I am interested in the provision because it pertains, among other things, to the question of station services and bus substitution services, which are a direct matter of concern in my constituency. I accept that the Minister has not yet taken over the responsibilities of the Strategic Rail Authority, but we had a constructive meeting last Saturday with the SRA about Stone and Norton Bridge stations, the famous station at Wedgwood and the one at Barlaston that are on the line that is now subject to closure. However, the SRA cannot now make any assumptions about what is in mind for those stations.
The problem is that enormous inconvenience will be caused to my constituents if the stations on that line are closed. There is a petition and strong campaign—with which, as you might imagine, Madam Deputy Speaker, I am fully associated—to keep the stations open. I am glad to say that there was a constructive atmosphere at the meeting last Saturday, but the matter needs to be sorted out.
Bus substitution services would come within the framework of clause 13. If a franchise agreement were issued, the Secretary of State would have to consult the executive about a range of matters including station services. I note that station services are defined in clause 13(9) as
"services provided in connection with any such service for the carriage of passengers by railway".
That is an issue of grave concern to my constituents.
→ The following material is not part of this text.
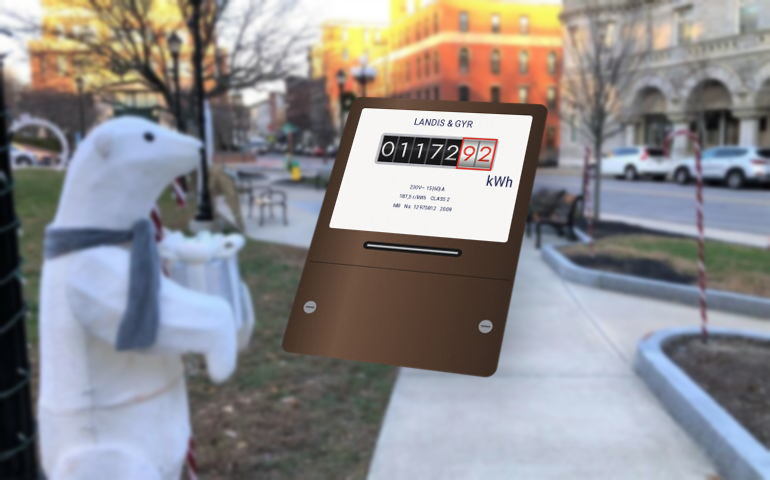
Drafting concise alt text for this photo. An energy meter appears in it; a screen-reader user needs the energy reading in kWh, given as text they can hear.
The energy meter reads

When the Secretary of State takes over the role, I will want to know for sure that there would be no question, when he consults the executive in that area, about his sticking with what the SRA has clearly indicated at that important meeting: the stations at Stone, Norton Bridge, Wedgwood and Barlaston would be kept open. It is an important matter for my constituents, not least because the service is part of the community in that area.
I looked up this afternoon the private Act that gave rise to the creation of this railway in 1846. It has been pivotal to the community for the whole period since then. In a positive and constructive sense, we would also like to look forward, as I said at the meeting, to cross-country trains—
Yes, indeed, Madam Deputy Speaker.
"any minimum level of quality with respect to the operation of any station within the area in question which may be required by any such franchise agreement."
In that context, a minimum level of quality would include that stations are kept open. I am anxious to ensure that that happens when there is the transfer from the SRA to the Minister. Of course he will then be directly accountable to the House for the exercise of those functions.
There is a power to close stations in clause 29 and subsequent clauses. If stations were closed, it clearly would not be possible for meaningful consultation to take place under clause 13 between the Secretary of State and the executive of an area, which is why I support Lords amendment No. 1. Proposed new subsection (1A) would specify that there would have to be a statement on the minimum level of quality of the operation of a station in an area that could be required under a franchise agreement.
In a nutshell, I am simply concerned that Stone station and the other stations that I mentioned remain open, that the service of the railway operators to my constituents is maintained and that positive and constructive development of the railway line to Birmingham, Manchester and the locality is continued. I do not in any way resile from the fact that I believe that we will win the general election, but none the less I look to the Minister who has present responsibility for the matter—although not, I hope, for much longer—to maintain the stations for the benefit of my constituents.